### WORK TASK:
Can you rewrite the paragraph in the bug report thread that begins "The problem seems to be" as a short list that keeps its main facts?

*** SELECTED TEXT Section Begins ***

Comment 5 Phil Sutter 2019-07-02 15:15:59 UTC

I managed to reproduce the issue. Turned out I missed the fact that it happens
only if one doesn't call 'iptables -F' before calling 'iptables -X'. 

Sent a patch upstream, mostly to ask for advice on how to properly fix it:
https://marc.info/?l=netfilter-devel&m=156208033321053&w=2

Comment 6 Phil Sutter 2019-07-02 18:10:08 UTC

Fix sent upstream: https://marc.info/?l=netfilter-devel&m=156209061024148&w=2

Comment 7 Phil Sutter 2019-07-03 07:37:50 UTC

Upstream commit to backport:

commit d3e39e9c457f452540359e42fb58d64a28fe3e18 (origin/master, origin/HEAD)
Author: Phil Sutter <phil>
Date:   Tue Jul 2 20:30:49 2019 +0200

    nft: Set socket receive buffer
    
    When trying to delete user-defined chains in a large ruleset,
    iptables-nft aborts with "No buffer space available". This can be
    reproduced using the following script:
    
    | #! /bin/bash
    | iptables-nft-restore <(
    |
    | echo "*filter"
    | for i in $(seq 0 200000);do
    |         printf ":chain_%06x - [0:0]\n" $i
    | done
    | for i in $(seq 0 200000);do
    |         printf -- "-A INPUT -j chain_%06x\n" $i
    |         printf -- "-A INPUT -j chain_%06x\n" $i
    | done
    | echo COMMIT
    |
    | )
    | iptables-nft -X
    
    The problem seems to be the sheer amount of netlink error messages sent
    back to user space (one EBUSY for each chain). To solve this, set
    receive buffer size depending on number of commands sent to kernel.
    
    Suggested-by: Pablo Neira Ayuso <pablo>
    Signed-off-by: Phil Sutter <phil>
    Signed-off-by: Pablo Neira Ayuso <pablo>

Comment 8 Phil Sutter 2019-08-07 23:18:31 UTC

Tomas,

Please consider providing qa_ack+ here. We're a bit late with RHEL8.1 but since it is a bug fix I think it's worth trying.

Cheers, Phil

Comment 13 errata-xmlrpc 2019-11-05 22:17:43 UTC

Since the problem described in this bug report should be
resolved in a recent advisory, it has been closed with a
resolution of ERRATA.

For information on the advisory, and where to find the updated
files, follow the link below.

If the solution does not work for you, open a new bug report.

https://access.redhat.com/errata/RHEA-2019:3573

*** SELECTED TEXT Section Ends ***
*** INFORMATION GIVEN Section Begins ***

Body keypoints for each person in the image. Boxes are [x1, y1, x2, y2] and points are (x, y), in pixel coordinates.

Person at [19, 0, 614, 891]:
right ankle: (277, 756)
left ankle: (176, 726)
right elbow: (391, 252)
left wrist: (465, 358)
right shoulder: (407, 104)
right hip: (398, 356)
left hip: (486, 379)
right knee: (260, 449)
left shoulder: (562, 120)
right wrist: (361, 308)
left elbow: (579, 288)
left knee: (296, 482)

*** INFORMATION GIVEN Section Ends ***
*** INFORMATION GIVEN Section Begins ***

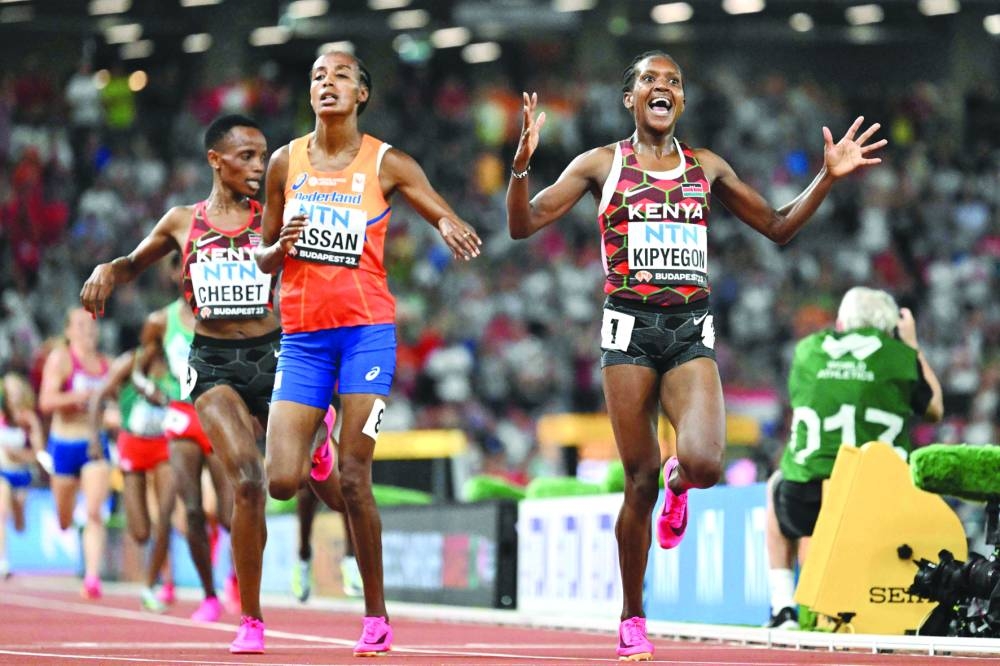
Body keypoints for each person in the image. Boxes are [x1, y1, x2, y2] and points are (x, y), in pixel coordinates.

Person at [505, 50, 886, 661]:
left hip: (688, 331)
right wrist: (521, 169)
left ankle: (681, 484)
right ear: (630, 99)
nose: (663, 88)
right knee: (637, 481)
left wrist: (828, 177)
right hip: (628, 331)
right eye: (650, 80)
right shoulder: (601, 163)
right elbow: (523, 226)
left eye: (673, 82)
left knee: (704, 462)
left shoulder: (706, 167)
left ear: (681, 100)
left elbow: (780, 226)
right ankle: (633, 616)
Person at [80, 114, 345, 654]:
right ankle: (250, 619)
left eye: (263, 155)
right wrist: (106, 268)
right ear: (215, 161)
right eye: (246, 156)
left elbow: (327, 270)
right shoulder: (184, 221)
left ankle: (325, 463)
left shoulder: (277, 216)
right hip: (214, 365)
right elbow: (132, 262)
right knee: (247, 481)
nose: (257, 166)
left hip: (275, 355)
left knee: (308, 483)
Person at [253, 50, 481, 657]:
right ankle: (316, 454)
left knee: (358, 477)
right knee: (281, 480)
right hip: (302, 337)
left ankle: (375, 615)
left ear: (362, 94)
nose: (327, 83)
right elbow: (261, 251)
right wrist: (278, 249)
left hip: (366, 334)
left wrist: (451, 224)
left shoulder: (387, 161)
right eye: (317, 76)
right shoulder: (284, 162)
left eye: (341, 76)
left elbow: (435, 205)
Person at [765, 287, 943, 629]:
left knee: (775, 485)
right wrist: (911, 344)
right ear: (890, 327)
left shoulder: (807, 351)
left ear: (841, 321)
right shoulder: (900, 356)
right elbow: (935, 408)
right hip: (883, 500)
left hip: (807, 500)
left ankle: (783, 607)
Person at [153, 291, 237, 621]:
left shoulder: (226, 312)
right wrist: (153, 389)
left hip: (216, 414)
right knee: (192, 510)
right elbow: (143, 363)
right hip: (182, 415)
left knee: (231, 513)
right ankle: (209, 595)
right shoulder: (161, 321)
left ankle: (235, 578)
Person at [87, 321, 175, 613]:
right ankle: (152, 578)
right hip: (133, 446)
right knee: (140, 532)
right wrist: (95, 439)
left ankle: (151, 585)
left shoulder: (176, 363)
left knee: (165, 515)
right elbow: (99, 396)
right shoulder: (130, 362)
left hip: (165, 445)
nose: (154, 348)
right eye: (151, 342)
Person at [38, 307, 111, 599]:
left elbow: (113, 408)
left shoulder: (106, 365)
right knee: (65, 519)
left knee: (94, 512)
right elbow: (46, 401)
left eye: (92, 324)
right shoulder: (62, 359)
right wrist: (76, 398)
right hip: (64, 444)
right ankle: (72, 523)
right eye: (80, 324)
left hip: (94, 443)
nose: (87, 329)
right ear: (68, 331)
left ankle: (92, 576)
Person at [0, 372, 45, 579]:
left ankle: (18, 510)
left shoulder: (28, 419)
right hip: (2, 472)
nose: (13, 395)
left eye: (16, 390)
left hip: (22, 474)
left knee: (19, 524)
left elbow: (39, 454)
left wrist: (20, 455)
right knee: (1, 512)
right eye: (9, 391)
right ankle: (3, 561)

*** INFORMATION GIVEN Section Ends ***

### OUTPUT OF THE EXERCISE:
- Likely cause: the sheer number of netlink error messages sent back to user space, one EBUSY for each chain.
- Fix: set the receive buffer size according to the number of commands sent to the kernel.